07/12/2023
Esta semana, en Números capítulo 30, nosotros vemos el asunto de hacer votos y juramentos al Señor. Yo supongo que todo creyente, judío o gentíl, en algún momento de su caminar hizo una promesa al Señor; algunas personas hacen votos y juramentos regularmente y entre los cristianos Apostólico Ortodoxo el hacer votos es una parte normal de la adoración. Toda religión que yo he estudiado y examinado, desde Hinduismo a Baha’ism, y desde Judaísmo a Islam y todas las otras tienen algún entendimiento inherente de hacer promesas a sus dioses a cambio de algo importante. Mirar hacia arriba y hacer una promesa a cualquier deidad espiritual que pueda estar escuchando, a cambio de ser rescatado (por si acaso Dios realmente existe).
Cuando nosotros nos casamos nosotros intercambiamos votos…promesas el uno al otro invocando el nombre de Jehová. Cuando nosotros testificamos en una corte de justicia nosotros juramos o prestamos juramento a decir la verdad lo mejor que conozcamos (así nos ayude Dios). Y la Biblia está positivamente rebosante con hombres (y mujeres) haciendo votos al Señor. Lo que nosotros tenemos que entender es que estos votos y juramentos eran completamente reales y válidos (los mismos no eran supersticiones); y el Señor espera que estas promesas sean guardadas.
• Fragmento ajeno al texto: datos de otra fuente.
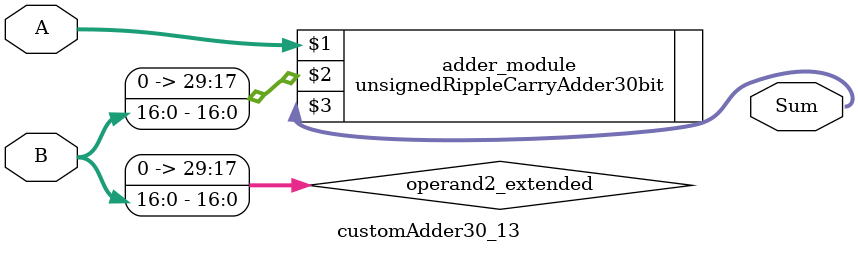
<source format=v>

module customAdder30_13(
                    input [29 : 0] A,
                    input [16 : 0] B,
                    
                    output [30 : 0] Sum
            );

    wire [29 : 0] operand2_extended;
    
    assign operand2_extended =  {13'b0, B};
    
    unsignedRippleCarryAdder30bit adder_module(
        A,
        operand2_extended,
        Sum
    );
    
endmodule
        
</source>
Aun así, hay reglas y leyes establecidas por precedente en quien podía, o debía, hacer votos y juramentos; bajo que circunstancia; quien legítimamente podía cancelar un voto; y en ocasiones una advertencia es levantada en contra de hacer votos en el calor del momento debido a la seriedad de hacer promesas y tratos con el Señor.